For another take on the rarefied world of pigeon lovers, read A Pigeon and a Boy, which I blogged about here. A wonderful book in many ways, I thought the ending bizarre and so can’t give it five stars. But I liked how it wove the world of pigeon raising and message sending into the whole modern history of Israel. (If you should happen to read it, please explain the ending to me.)

Photo: Todd Heisler/The New York Times
Delroy Sampson breeds his own birds.

At Public Radio International’s “The World,” David Leveille has a story on research at Ellesmere Island in northern Canada.  There, University of Alberta biologist Catherine La Farge is finding that some frozen plants are able to begin growing again after 400 years on ice.

“Cold as it may be during the winter,” writes Leveille, “it’s a part of the world where glaciers are melting and ice sheets are breaking up due to climate change.

“One glacier there is called the Tear Drop glacier. As it has melted, some interesting plant life was exposed.”

La Farge’s results, published in the Proceedings of the National Academy of Sciences “suggest that bryophytes, representing the earliest lineages of land plants, may be far more resilient than previously thought, and likely contribute to the establishment, colonization, and maintenance of polar ecosystems.” Who knows what else is under the glacier and about to be thawed out.

More.

Photo: Catherine La Farge
In vitro culture of Aulacomnium turgidum regenerated from emergent Little Ice Age plants beneath the Tear Drop Glacier, Sverdrup Pass, Ellesmere Island, Nunavut.

 

There’s an in-demand artist who goes to Wal-mart to find subjects. His name is Brendan O’Connell. Maria Godoy writes about him at National Public Radio.

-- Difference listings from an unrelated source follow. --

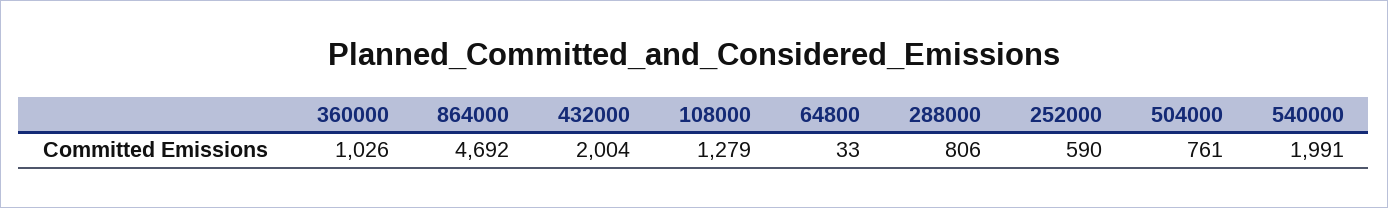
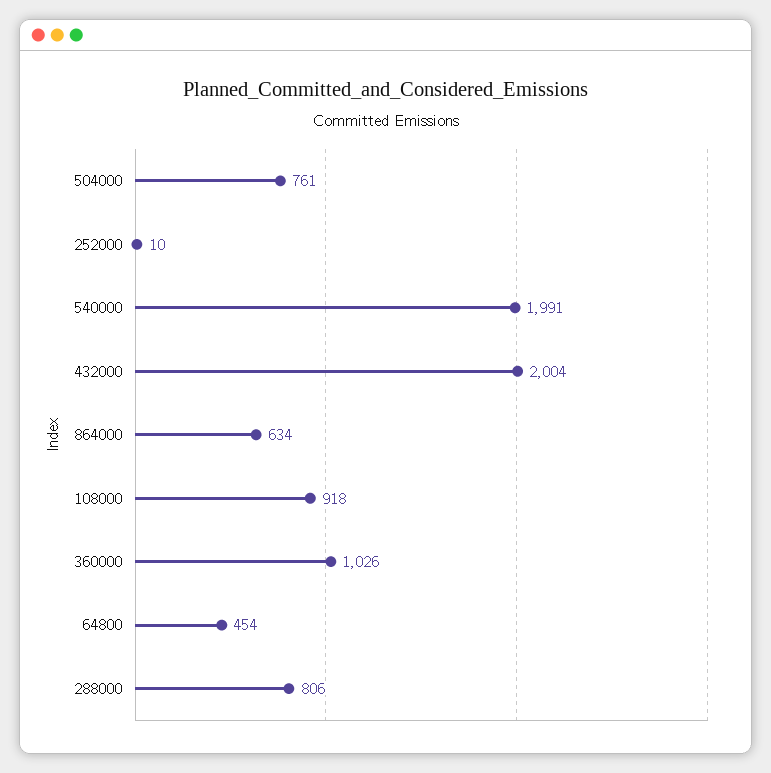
  {
    "360000": 1026,
-   "864000": 4692,
+   "864000": 634,
    "432000": 2004,
-   "108000": 1279,
+   "108000": 918,
-   "64800": 33,
+   "64800": 454,
    "288000": 806,
-   "252000": 590,
+   "252000": 10,
    "504000": 761,
    "540000": 1991
  }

“Most people would be hard-pressed to call Wal-Mart a source of artistic inspiration. … Yet that’s exactly what artist Brendan O’Connell sees in the sprawling big-box stores. For the past decade, O’Connell has been snapping photographs inside dozens of Wal-Marts. The images have served as inspiration for an ongoing series of paintings of everyday life — much of which involves shopping, which O’Connell calls ‘that great contemporary pastime.’ …

“Wal-Mart stores, he notes, are ‘probably one of the most trafficked interior spaces in the world.’ In the tall, open, cathedral-like ceilings of Wal-Mart’s big-box stores, he sees parallels to church interiors of old. …

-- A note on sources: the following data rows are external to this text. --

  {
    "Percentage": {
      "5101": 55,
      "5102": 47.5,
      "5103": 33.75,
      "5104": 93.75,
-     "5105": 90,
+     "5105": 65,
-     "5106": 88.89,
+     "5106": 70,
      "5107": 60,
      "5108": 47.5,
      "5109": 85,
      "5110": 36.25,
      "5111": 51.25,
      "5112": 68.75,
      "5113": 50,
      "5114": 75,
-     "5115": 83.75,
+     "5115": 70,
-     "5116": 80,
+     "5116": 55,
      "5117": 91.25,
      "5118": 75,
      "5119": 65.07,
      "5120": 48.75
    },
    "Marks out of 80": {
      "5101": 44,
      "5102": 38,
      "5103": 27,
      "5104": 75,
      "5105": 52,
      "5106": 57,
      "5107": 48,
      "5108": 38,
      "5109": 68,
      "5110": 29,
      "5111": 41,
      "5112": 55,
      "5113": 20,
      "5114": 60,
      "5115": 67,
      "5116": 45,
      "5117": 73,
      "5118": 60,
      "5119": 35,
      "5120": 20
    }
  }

“As artistic matter, [Wal-mart is] a part of everyday life that seems to have resonated with lots of people. Since [a February New Yorker profile began a] media blitz …  sales of O’Connell’s work have jumped dramatically, he told me [in April]. ‘I sold more in a week than I did in some years,’ he says. …

“The people doing the buying, he says, come from all over the country.

” ‘What I’m struck by is this relationship to brands,’ he says, noting that buyers have called to inquire about specific paintings: ‘ “Do you still have the Corn Flakes? … I want the Maxwell House.” Whatever brand it is that they have a personal relationship with. And that, to me, is fascinating.’ ”


“O’Connell’s work is probably out of the price range of the average Wal-Mart shopper,” adds Godoy. “But he’s passionate about a project to bring art to the masses. The idea behind everyartist.me is to create a collaborative art project involving 1 million elementary school kids across the country. And all the recent attention on his Wal-Mart series has helped jump-start funding for the project … he says.”